Look below for the lines from the one with "35: (981, 193, 2.60)" to the one with "39: (885, 499, 1.66)", and copy exactly those lines, both ends included.

--- START ---

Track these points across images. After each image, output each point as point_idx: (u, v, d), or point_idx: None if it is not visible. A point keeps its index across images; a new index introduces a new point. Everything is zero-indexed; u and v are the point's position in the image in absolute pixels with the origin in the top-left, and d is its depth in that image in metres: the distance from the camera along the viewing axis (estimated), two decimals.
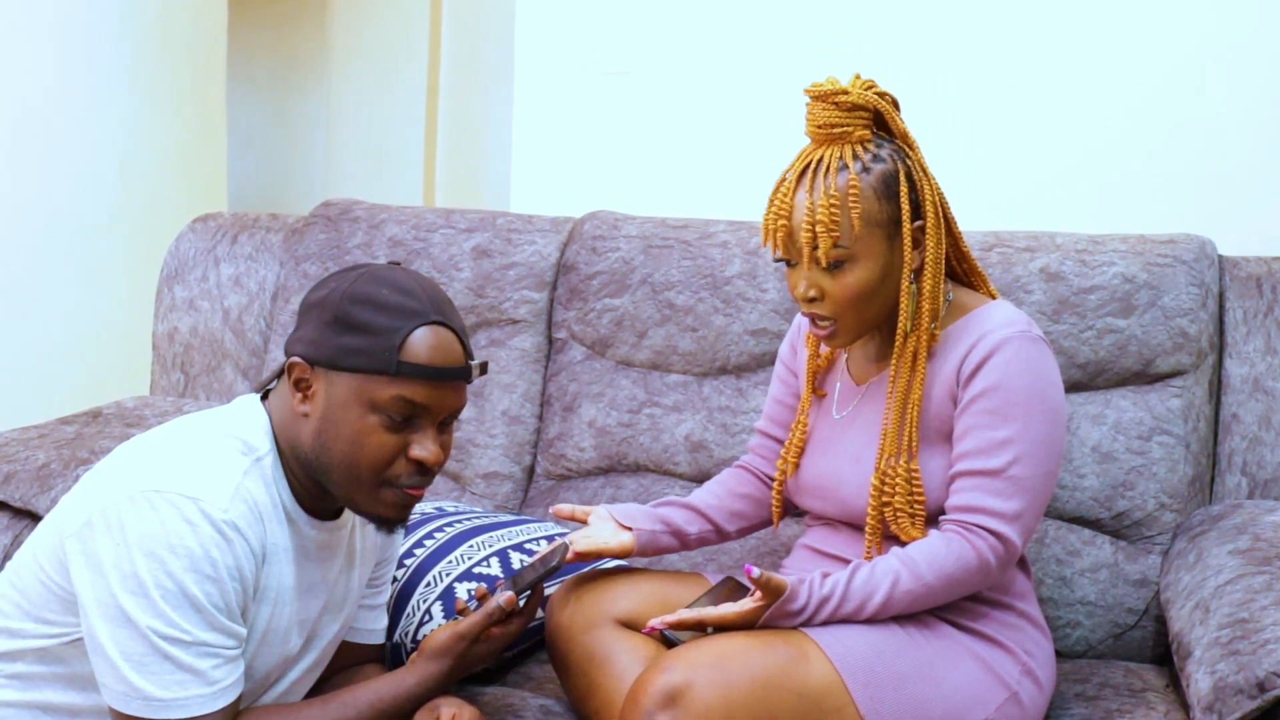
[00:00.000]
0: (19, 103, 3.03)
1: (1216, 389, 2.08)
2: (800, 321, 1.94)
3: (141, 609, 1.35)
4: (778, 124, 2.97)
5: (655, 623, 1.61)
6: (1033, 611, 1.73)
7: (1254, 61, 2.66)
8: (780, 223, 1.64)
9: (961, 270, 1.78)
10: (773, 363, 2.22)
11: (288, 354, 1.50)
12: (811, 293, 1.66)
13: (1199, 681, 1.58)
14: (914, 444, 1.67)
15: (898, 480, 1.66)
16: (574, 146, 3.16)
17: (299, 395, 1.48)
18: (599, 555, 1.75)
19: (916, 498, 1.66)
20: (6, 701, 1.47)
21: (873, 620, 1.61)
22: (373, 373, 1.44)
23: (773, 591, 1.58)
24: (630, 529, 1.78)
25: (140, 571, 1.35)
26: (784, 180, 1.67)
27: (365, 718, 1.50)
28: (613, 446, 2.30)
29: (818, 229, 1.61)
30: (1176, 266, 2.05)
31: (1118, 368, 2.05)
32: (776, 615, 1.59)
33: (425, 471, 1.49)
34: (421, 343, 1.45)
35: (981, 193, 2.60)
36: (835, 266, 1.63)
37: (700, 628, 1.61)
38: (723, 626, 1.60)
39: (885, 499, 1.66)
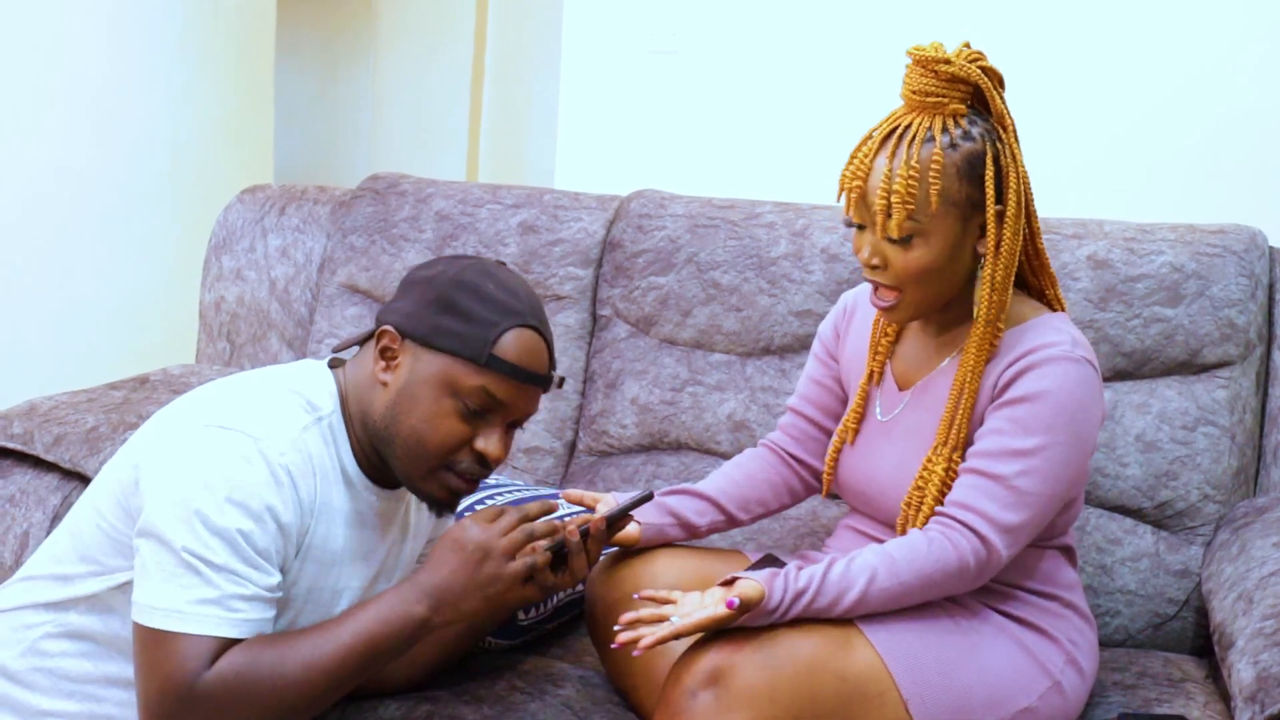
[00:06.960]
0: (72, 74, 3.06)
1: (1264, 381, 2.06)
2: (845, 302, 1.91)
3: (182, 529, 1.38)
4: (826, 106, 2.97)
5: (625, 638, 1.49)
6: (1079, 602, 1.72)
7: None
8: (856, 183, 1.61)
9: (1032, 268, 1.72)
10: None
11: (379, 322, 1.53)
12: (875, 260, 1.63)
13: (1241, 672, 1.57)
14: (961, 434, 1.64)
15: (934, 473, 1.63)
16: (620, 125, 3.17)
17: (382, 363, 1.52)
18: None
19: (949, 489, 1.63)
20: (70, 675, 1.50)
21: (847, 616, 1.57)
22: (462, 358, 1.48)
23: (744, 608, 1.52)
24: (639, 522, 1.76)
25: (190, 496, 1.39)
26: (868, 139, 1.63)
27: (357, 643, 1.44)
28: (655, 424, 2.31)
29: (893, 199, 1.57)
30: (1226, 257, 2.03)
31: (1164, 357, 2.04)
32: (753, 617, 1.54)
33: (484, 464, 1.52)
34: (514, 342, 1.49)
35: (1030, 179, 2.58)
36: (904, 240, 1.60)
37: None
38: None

--- END ---

The answer
35: (981, 193, 2.60)
36: (835, 266, 1.63)
37: (700, 628, 1.61)
38: (723, 626, 1.60)
39: (885, 499, 1.66)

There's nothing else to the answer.